Through continuous security experimentation, organizations can become better prepared and reduce the likelihood of being caught off guard by unforeseen disruptions. By intentionally introducing failure modes or other events, organizations can discover how well-instrumented, observable, and resilient their systems genuinely are. They can validate critical security assumptions, assess abilities and weaknesses, then move to harden the former and mitigate the latter. Security must ultimately pivot from purely defensive postures and embrace a more resilient posture, and let go of the impossible standard of perfect prevention.
The breach is inevitable.
Organizations spend too much energy thinking about their first line of defense and not enough time thinking about what happens when that defense fails.To quote Mike Tyson “Everyone has a plan until they get punched in the mouth.” The plan has to start from there. It can’t start from this nice steady state of, “Oh, we got an S3 bucket exposed to the public ” blah-blahblah-blah-blah. Organizations must assume they are going to lose the first battle and build in the redundancies and the controls and the layers of security that allow them to lose that first battle and still win the war.
JG: What’s the future of cloud security?
HB: Security and DevSecOps will shift left as attack vectors arise
With the proliferation of new cloud-native application architectures and the migration of more apps to the cloud, we are bound to see attack vectors emerge to exploit these native cloud applications. Security will increasingly shift left to limit risk and stop mistakes as early as possible. We will see more organizations move security practices, policies, processes, and guidelines from PDFs, wiki’s, manuals e.t.c to software and policy-as-code — building security directly into software-defined platforms and CI/CD pipelines.
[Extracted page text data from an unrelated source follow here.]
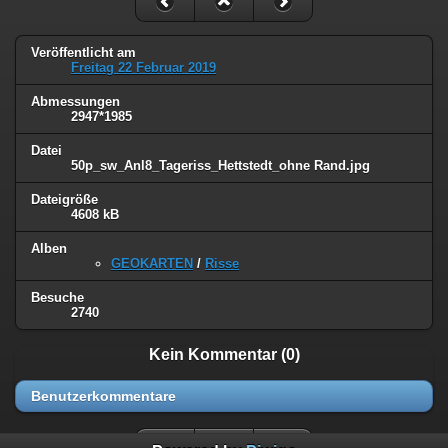
Veröffentlicht am
Freitag 22 Februar 2019
Abmessungen
2947*1985
Datei
50p_sw_Anl8_Tageriss_Hettstedt_ohne Rand.jpg
Dateigröße
4608 kB
Alben
GEOKARTEN
/
Risse
Besuche
2740
Kein Kommentar (0)
Benutzerkommentare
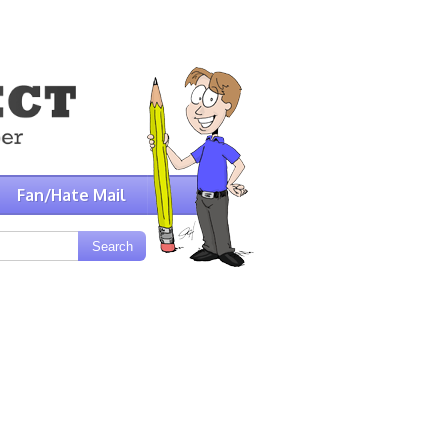
Fan/Hate Mail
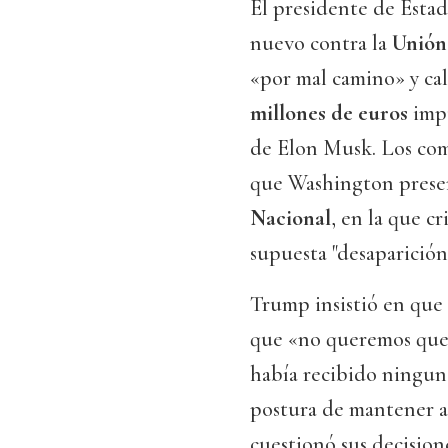
El presidente de Esta
nuevo contra la
Unión
«por mal camino» y cal
millones de euros
impu
de Elon Musk. Los com
que Washington prese
Nacional
, en la que c
supuesta "desaparición 
Trump insistió en que
que «no queremos que
había recibido ningun
postura de mantener a
cuestionó sus decisione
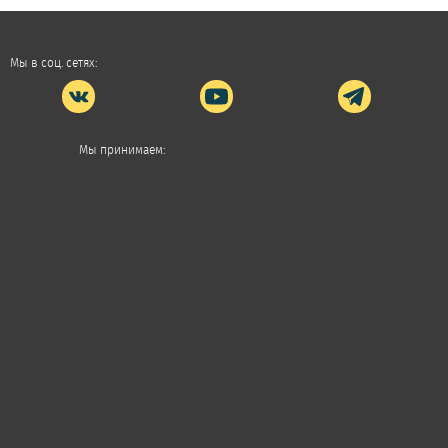
Мы в соц. сетях:
Мы принимаем:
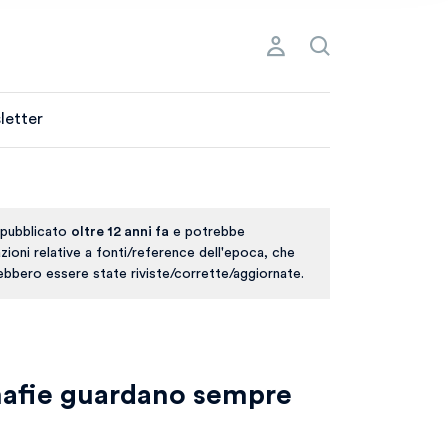
letter
 pubblicato
oltre 12 anni fa
e potrebbe
ioni relative a fonti/reference dell'epoca, che
rebbero essere state riviste/corrette/aggiornate.
mafie guardano sempre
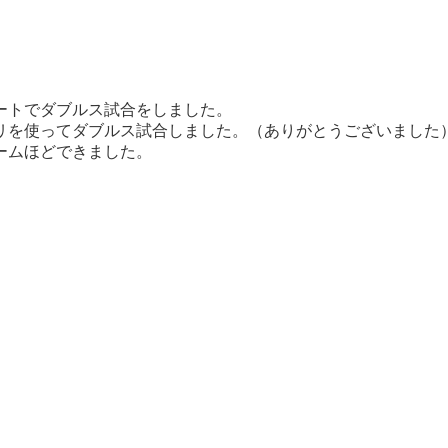
ートでダブルス試合をしました。
リを使ってダブルス試合しました。（ありがとうございました
ームほどできました。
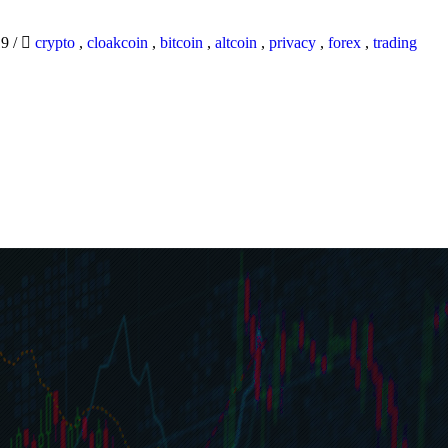
19
/
crypto
,
cloakcoin
,
bitcoin
,
altcoin
,
privacy
,
forex
,
trading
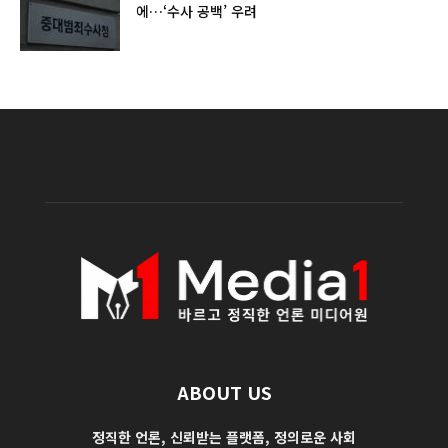
에…‘수사 공백’ 우려
ABOUT US
정직한 언론, 신뢰받는 플랫폼, 정의로운 사회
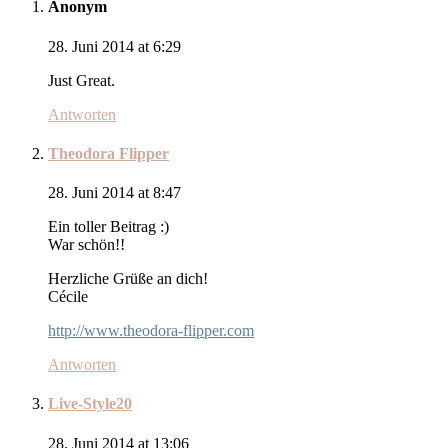
Anonym
28. Juni 2014 at 6:29
Just Great.
Antworten
Theodora Flipper
28. Juni 2014 at 8:47
Ein toller Beitrag :)
War schön!!
Herzliche Grüße an dich!
Cécile
http://www.theodora-flipper.com
Antworten
Live-Style20
28. Juni 2014 at 13:06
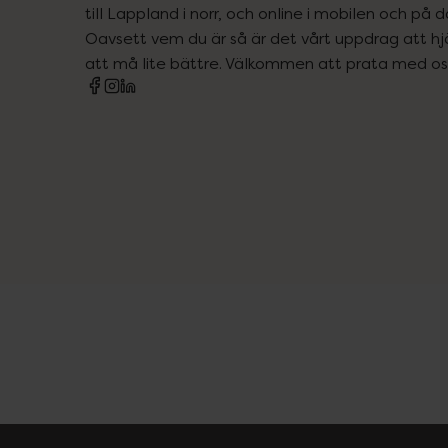
till Lappland i norr, och online i mobilen och på d
Oavsett vem du är så är det vårt uppdrag att hjä
att må lite bättre. Välkommen att prata med os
Zero Trust Adoption will continue to rise
As the complexity of current and emerging cloud, multi-cloud, and hybrid network environments continue accelerating, and the nature of adversarial threats evolves to expose the lack of effectiveness of the traditional security mindset. Zero Trust is quickly gaining momentum as a new security model and framework that applies a ‘never trust, always verify’ approach regarding workloads, users, and devices before granting access to an organization’s IT ecosystem and underlying data.